Divergent Home Price Trends
Data from ICE shows that about one-third of local markets have experienced a home price correction of at least 1% since 2022, most of those in the Southeast and West. Notable markets include Austin, Texas (22% correction); Cape Coral-Fort Myers, Florida (15% correction); San Francisco, California (9% correction); Phoenix, Arizona (7% correction); and Denver, Colorado (6% correction).
“The primary concern is the growing number of houses for sale,” wrote survey respondent Kevin from Arkansas. “This creates a buyers’ market; therefore, you can expect to sell a property for less than you would have a year ago.”
By comparison, many markets in the Midwest and Northeast have not experienced a home price correction and continued to report relatively strong home price growth into late 2025. Notable markets with strong price growth in September 2025 included Rochester, New York (up 8% annually); Philadelphia (up 8%); Milwaukee (up 6%); Chicago (up 6%); and Cleveland (up 5%).
“Local market supply versus demand,” wrote Connecticut-based survey respondent Mark, who said he planned to buy more properties at auction in the next three months than he did during the previous three months. “My decisions are based upon competing inventory.”
Property Purchase Plans
Both the still-strong housing markets in the Midwest and Northeast, as well as the growing number of price-corrected housing markets in the Southeast and West, may be giving auction buyers some comfort that the housing market is not teetering on the precipice of a cliff, about to crash. That was evident in the lower percentage saying the market was making them less willing to buy and also in a growing share who said they planned to buy the same amount or more properties at auction in the next three months compared to what they purchased in the previous three months.
Eighty-three percent of Auction.com buyers surveyed in fourth-quarter 2025 said they planned to buy the same amount or more properties in the next three months, up from 79.8% in the previous quarter and 79.5% a year ago. By comparison, 17% said they planned to buy fewer properties in the next three months, down from 20% in both the previous quarter and a year ago (see Fig. 2).
Buyer and Seller Pricing
Still, buyers indicated they are still being relatively cautious about what they are willing to pay for distressed properties purchased at auction, with 23% surveyed saying they are bidding lower due to market conditions over the last 90 days — unchanged from the percentage who said that in the previous quarter and a year ago. Meanwhile, only 1% said they are bidding higher, down from 3% in the previous quarter, although unchanged from a year ago.
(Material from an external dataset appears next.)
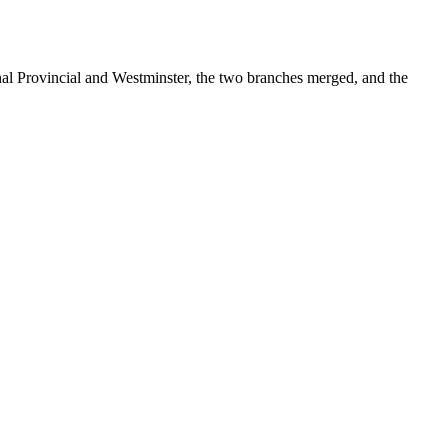
onal Provincial and Westminster, the two branches merged, and the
“Bidding lower prices to hedge for declining prices and climbing inventories,” wrote survey respondent Scott from Texas.
The good news for buyers bidding lower at auction: The banks and mortgage servicers selling at auction are also lowering pricing. The average credit bid-to-after repair value ratio for properties brought to foreclosure auction in third-quarter 2025 was 61.5%, down from 62.5% in the previous quarter and down from 62.3% a year ago, according to proprietary Auction.com data (see Fig. 3). The credit bid at foreclosure auction functions as the reserve—the minimum price the seller is able or willing to take. The after-repair value is the estimated value of the property in fully renovated condition.
REO auction sellers also lowered pricing in the third quarter of 2025. The average reserve-to-after repair value ratio at REO auction was 65.9% in third-quarter 2025, down from 67% in the previous quarter and down from 68.2% a year ago.